[Task inputs — start]
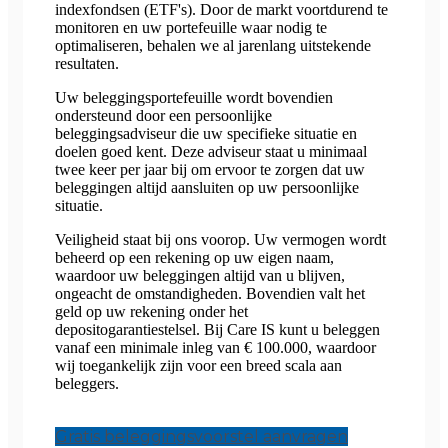
indexfondsen (ETF's). Door de markt voortdurend te
monitoren en uw portefeuille waar nodig te
optimaliseren, behalen we al jarenlang uitstekende
resultaten.
Uw beleggingsportefeuille wordt bovendien
ondersteund door een persoonlijke
beleggingsadviseur die uw specifieke situatie en
doelen goed kent. Deze adviseur staat u minimaal
twee keer per jaar bij om ervoor te zorgen dat uw
beleggingen altijd aansluiten op uw persoonlijke
situatie.
Veiligheid staat bij ons voorop. Uw vermogen wordt
beheerd op een rekening op uw eigen naam,
waardoor uw beleggingen altijd van u blijven,
ongeacht de omstandigheden. Bovendien valt het
geld op uw rekening onder het
depositogarantiestelsel. Bij Care IS kunt u beleggen
vanaf een minimale inleg van € 100.000, waardoor
wij toegankelijk zijn voor een breed scala aan
beleggers.
Gratis beleggingsvoorstel aanvragen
[Task inputs — finish]
→ **About this exercise**:
Reproduce the whole listing above verbatim, line for line, and leave the picture out.

→ **Output for this task**:
indexfondsen (ETF's). Door de markt voortdurend te
monitoren en uw portefeuille waar nodig te
optimaliseren, behalen we al jarenlang uitstekende
resultaten.
Uw beleggingsportefeuille wordt bovendien
ondersteund door een persoonlijke
beleggingsadviseur die uw specifieke situatie en
doelen goed kent. Deze adviseur staat u minimaal
twee keer per jaar bij om ervoor te zorgen dat uw
beleggingen altijd aansluiten op uw persoonlijke
situatie.
Veiligheid staat bij ons voorop. Uw vermogen wordt
beheerd op een rekening op uw eigen naam,
waardoor uw beleggingen altijd van u blijven,
ongeacht de omstandigheden. Bovendien valt het
geld op uw rekening onder het
depositogarantiestelsel. Bij Care IS kunt u beleggen
vanaf een minimale inleg van € 100.000, waardoor
wij toegankelijk zijn voor een breed scala aan
beleggers.
Gratis beleggingsvoorstel aanvragen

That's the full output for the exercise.